Livre numérique : Amazon joue à un jeu dangereux avec Hachette

Anthony Nelzin-Santos |

Vous voulez acheter un livre publié par Hachette chez Amazon ? Allez voir ailleurs. C’est ce que dit très clairement un communiqué de la firme de Jeff Bezos, qui indique avoir réduit ses achats et ne plus prendre de précommandes de livres Hachette.

Amazon est le « Everything Store »… sauf quand il faut négocier des prix encore plus serrés avec ses fournisseurs.

Si l’on s’arrêtait à ce communiqué, on pourrait croire que la chose n’est que la conséquence malheureuse d’une querelle entre un distributeur et son fournisseur :

Les fournisseurs décident des conditions selon lesquelles ils vendent aux distributeurs. Réciproquement, le distributeur décide si ces conditions sont acceptables et s’approvisionne en fonction. Un distributeur peut mettre en avant les produits du fournisseur dans ses supports promotionnels et dans sa vitrine, en mettre quelques-uns à portée de main dans sa boutique, ou ne pas les distribuer du tout — toutes les librairies et tous les commerces prennent ce genre de décisions tous les jours. Nous négocions avec les distributeurs au nom de nos clients, et ne pourrions maintenir l’attractivité et la valeur de notre offre à moyen et long terme sans négocier des conditions acceptables.
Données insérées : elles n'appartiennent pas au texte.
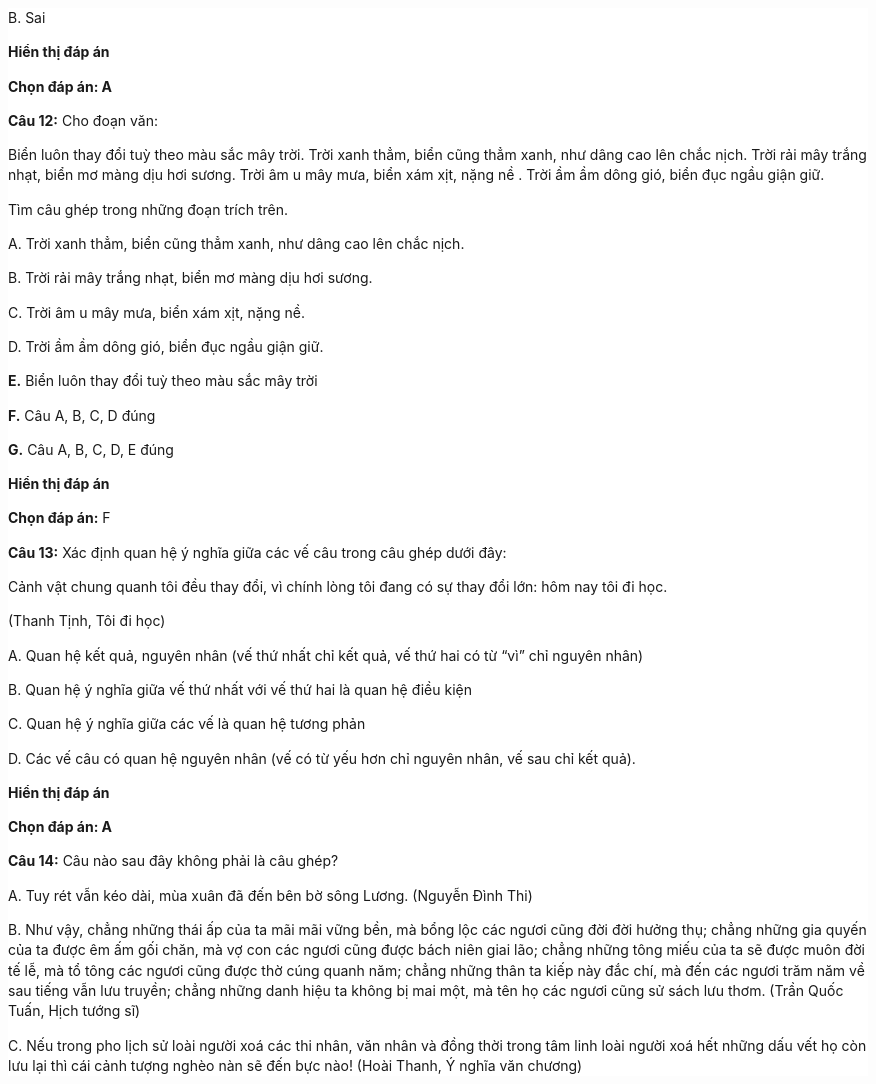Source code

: B. Sai 

**Hiển thị đáp án**

**Chọn đáp án: A**

**Câu 12:** Cho đoạn văn:

Biển luôn thay đổi tuỳ theo màu sắc mây trời. Trời xanh thẳm, biển cũng thẳm xanh, như dâng cao lên chắc nịch. Trời rải mây trắng nhạt, biển mơ màng dịu hơi sương. Trời âm u mây mưa, biển xám xịt, nặng nề . Trời ầm ầm dông gió, biển đục ngầu giận giữ.

Tìm câu ghép trong những đoạn trích trên.

A. Trời xanh thẳm, biển cũng thẳm xanh, như dâng cao lên chắc nịch.

B. Trời rải mây trắng nhạt, biển mơ màng dịu hơi sương.

C. Trời âm u mây mưa, biển xám xịt, nặng nề.

D. Trời ầm ầm dông gió, biển đục ngầu giận giữ.

**E.** Biển luôn thay đổi tuỳ theo màu sắc mây trời

**F.** Câu A, B, C, D đúng 

**G.** Câu A, B, C, D, E đúng 

**Hiển thị đáp án**

**Chọn đáp án:** F

**Câu 13:** Xác định quan hệ ý nghĩa giữa các vế câu trong câu ghép dưới đây:

Cảnh vật chung quanh tôi đều thay đổi, vì chính lòng tôi đang có sự thay đổi lớn: hôm nay tôi đi học. 

(Thanh Tịnh, Tôi đi học)

A. Quan hệ kết quả, nguyên nhân (vế thứ nhất chỉ kết quả, vế thứ hai có từ “vì” chỉ nguyên nhân)

B. Quan hệ ý nghĩa giữa vế thứ nhất với vế thứ hai là quan hệ điều kiện

C. Quan hệ ý nghĩa giữa các vế là quan hệ tương phản

D. Các vế câu có quan hệ nguyên nhân (vế có từ yếu hơn chỉ nguyên nhân, vế sau chỉ kết quả).

**Hiển thị đáp án**

**Chọn đáp án: A**

**Câu 14:** Câu nào sau đây không phải là câu ghép?

A. Tuy rét vẫn kéo dài, mùa xuân đã đến bên bờ sông Lương. (Nguyễn Đình Thi)

B. Như vậy, chẳng những thái ấp của ta mãi mãi vững bền, mà bổng lộc các ngươi cũng đời đời hưởng thụ; chẳng những gia quyến của ta được êm ấm gối chăn, mà vợ con các ngươi cũng được bách niên giai lão; chẳng những tông miếu của ta sẽ được muôn đời tế lễ, mà tổ tông các ngươi cũng được thờ cúng quanh năm; chẳng những thân ta kiếp này đắc chí, mà đến các ngươi trăm năm về sau tiếng vẫn lưu truyền; chẳng những danh hiệu ta không bị mai một, mà tên họ các ngươi cũng sử sách lưu thơm. (Trần Quốc Tuấn, Hịch tướng sĩ)

C. Nếu trong pho lịch sử loài người xoá các thi nhân, văn nhân và đồng thời trong tâm linh loài người xoá hết những dấu vết họ còn lưu lại thì cái cảnh tượng nghèo nàn sẽ đến bực nào! (Hoài Thanh, Ý nghĩa văn chương)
À ceci près que cette querelle ne porte pas sur le prix de gros des livres publiés par Hachette, mais sur la commission qu’Amazon perçoit pour la vente d’un livre numérique publié par Hachette. La firme de Jeff Bezos agit de la même manière en Allemagne avec Bonnier, qui est notamment connue pour ses nombreux magazines. Mais aussi avec la plupart de ses fournisseurs de manière générale, une coercition bien illustrée par le livre de Brad Stone sur Amazon… publié par Hachette.

« Amazon domine très clairement le marché et abuse de cette position pour maintenir et accroître son emprise », s’insurge l’Authors Guild, association d’auteurs dont la part serait un peu plus rognée si Hachette pliait : « elle viole très certainement la section 2 du Sherman Antitrust Act [NdR : la grande loi américaine contre les ententes illicites et les monopoles] ». Selon des experts pourtant, Amazon ne devrait pas être inquiétée : le Département américain de la justice avait repoussé les accusations d’abus de position dominante lorsque la société avait agi de même contre Macmillan en 2011.

Si Amazon n’est pas en situation de monopole, les éditeurs sont de plus en plus dans une situation de monopsone — Amazon n’écrase pas tout à fait sa concurrence, mais sa concurrence n’assure pas aux distributeurs les moyens de leur subsistance. C’est un effet pervers très clair de la condamnation d’Apple pour entente sur les prix, qui est certes justifiée, mais empêche maintenant la seule société capable de le faire de concurrencer efficacement et librement Amazon.